In the original description, Powell described the species as follows:

Species attenuated-fusiform, near to granti, but with fewer, more sharply raised spirals, almost smooth shoulder, and blunt peripheral nodules, 11 per whorl on the first three post-nuclear whorls. Protoconch rather narrowly conic, of 2 smooth whorls, tip slightly asymmetric. Whorls distinctly angled at the middle. Spiral sculpture of sharply raised, rather distant narrow cords, one strong, submargining suture, one weak, just above peripheral angle, two strong, at periphery, and two almost as strong, below. About 36 spirals on body-whorl, widely spaced on upper part of base, weaker and narrowly spaced on anterior canal.

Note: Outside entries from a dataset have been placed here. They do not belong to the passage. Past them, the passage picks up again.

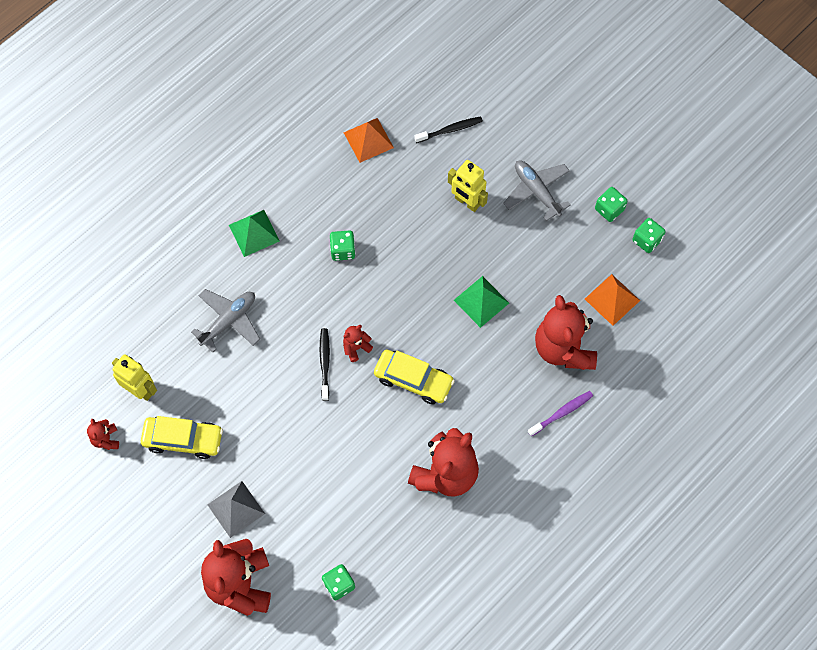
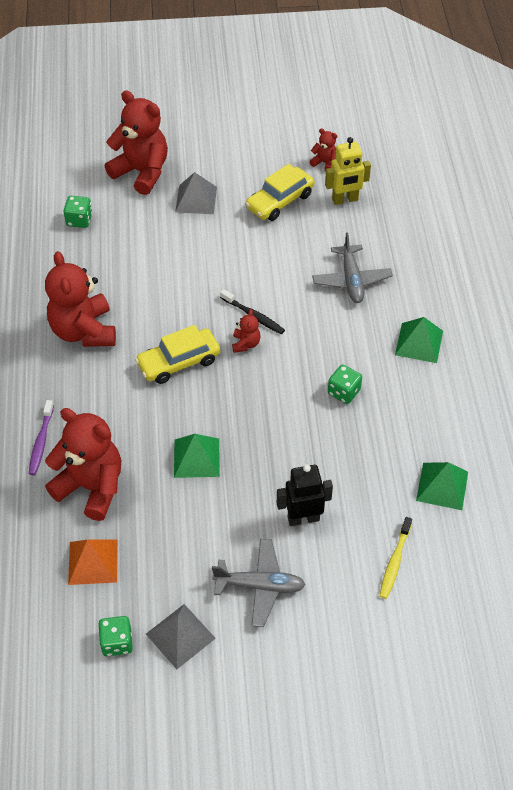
camera: 130 degrees right, 15 degrees down
orange pyramid [344,118,394,163] -> green pyramid [416,462,468,510]
black toothbrush [414,116,483,143] -> yellow toothbrush [380,517,412,599]
yellow robot [448,160,488,212] -> black robot [277,464,333,526]
green dice [595,187,627,222] -> grey pyramid [146,604,216,669]

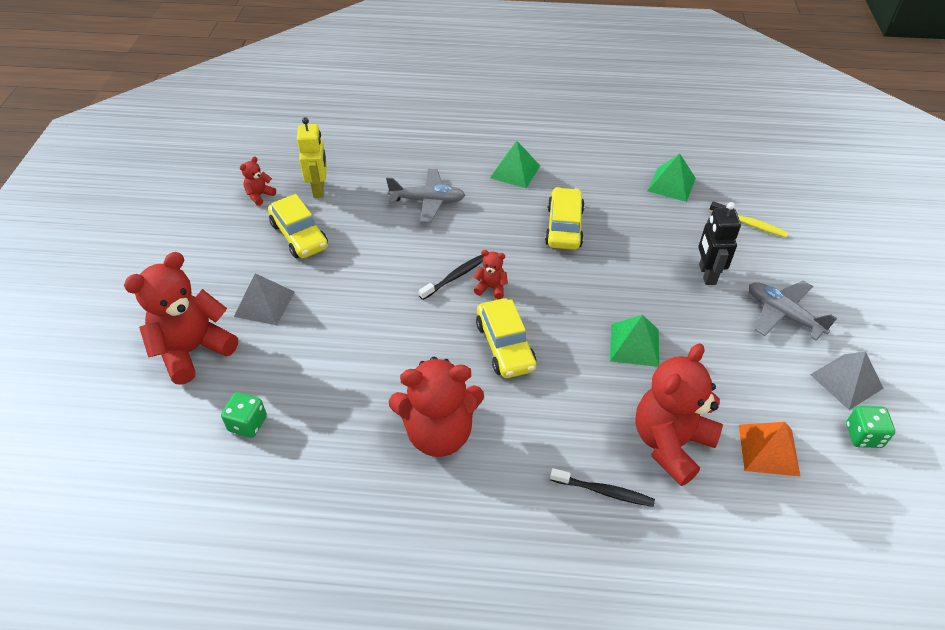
camera: 80 degrees left, 5 degrees down
purple toothbrush [29,400,54,475] -> black toothbrush [550,468,655,507]
grey plane [212,539,305,627] -> grey plane turned 60 degrees counterclockwise [749,281,837,341]
green dice [328,364,362,404] -> yellow car [545,187,585,250]

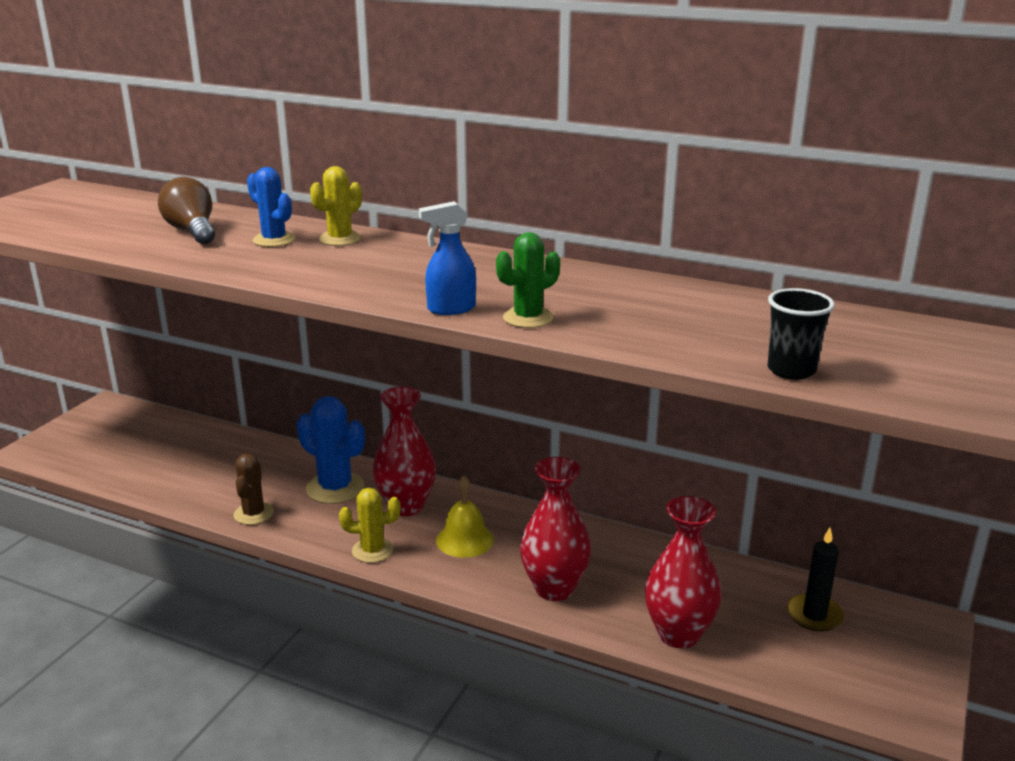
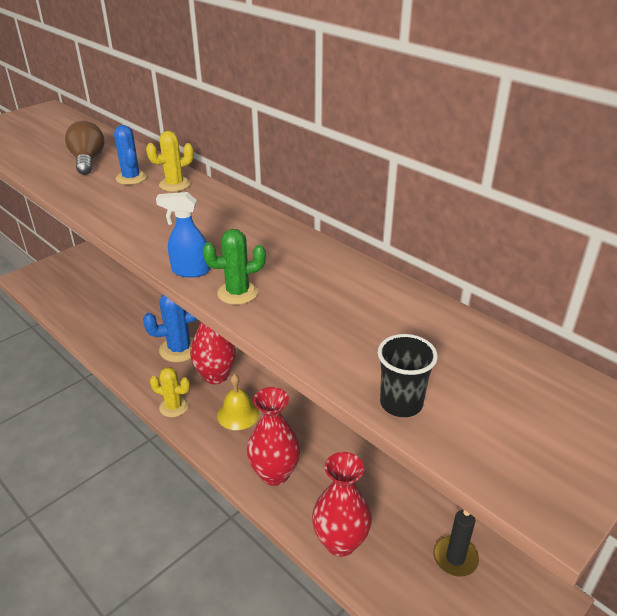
camera: 20 degrees right, 10 degrees up
brown cactus [233,453,274,525] -> none
blue cactus [297,396,365,504] -> blue cactus turned 75 degrees counterclockwise [143,294,198,362]

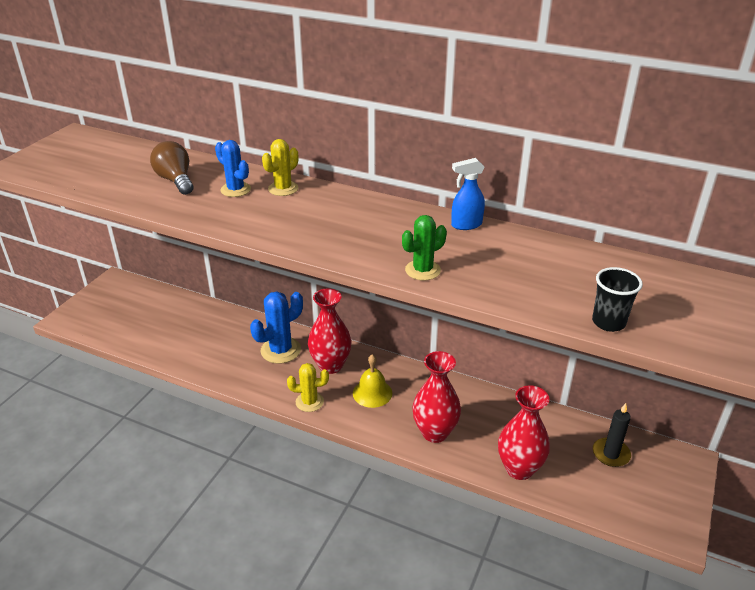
camera: 20 degrees left, 0 degrees up
blue spray bottle [156,192,210,278] -> blue spray bottle moved to [451,158,485,230]

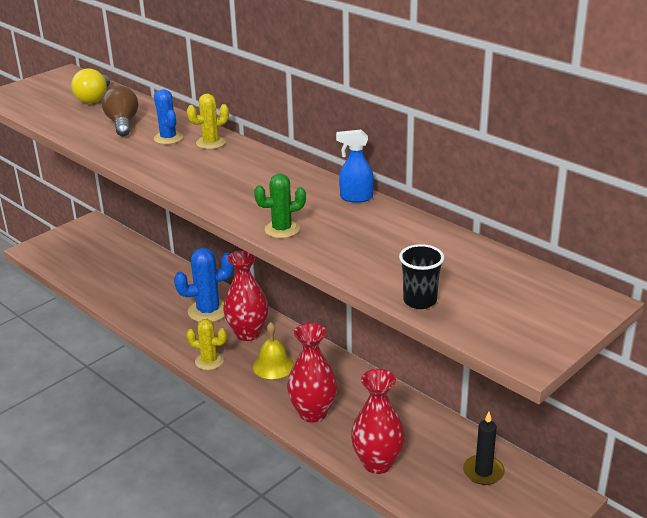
camera: 20 degrees right, 5 degrees down
none -> yellow light bulb [71,68,110,103]

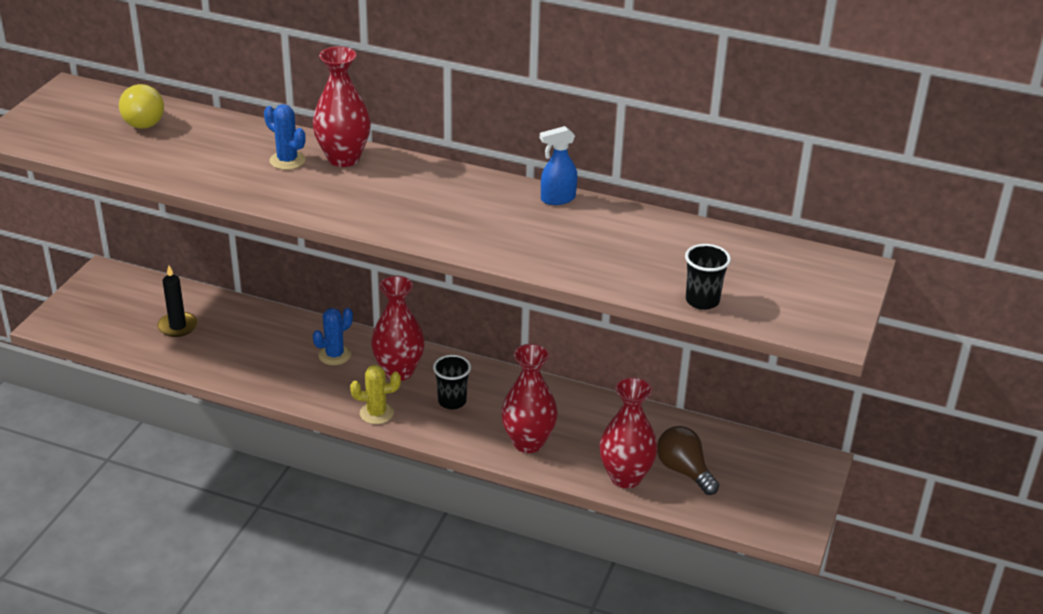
camera: 25 degrees left, 5 degrees up
brown light bulb [102,86,138,136] -> brown light bulb moved to [657,426,719,495]
blue cactus [174,248,234,322] -> blue cactus [313,308,353,365], size x0.65
yellow cactus [187,94,229,149] -> red vase [313,46,371,167]
yellow bell [253,322,294,379] -> black cup [433,355,471,409]
green cactus [254,174,306,238] -> none
black candle [463,412,505,485] -> black candle moved to [158,266,197,337]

The shoulder is smooth except for obscure spiral striations and arcuate growth lines which define the broad, moderately deep sinus.

The holotype of the species has a height of 18.2 mm, and a diameter of 5 mm. It can be distinguished from other members of the genus due to the moderately strong spiral sculpture and distinct peripheral angle.

==Taxonomy==

The species was first described by A. W. B. Powell in 1944. The holotype was collected prior to 1944 from Fossil Beach, Balcombe Bay, Victoria, Australia. It is held by the Auckland War Memorial Museum.

==Distribution==

This extinct marine species occurs in middle Miocene strata of the Port Phillip Basin of Victoria, Australia, including the Gellibrand Formation.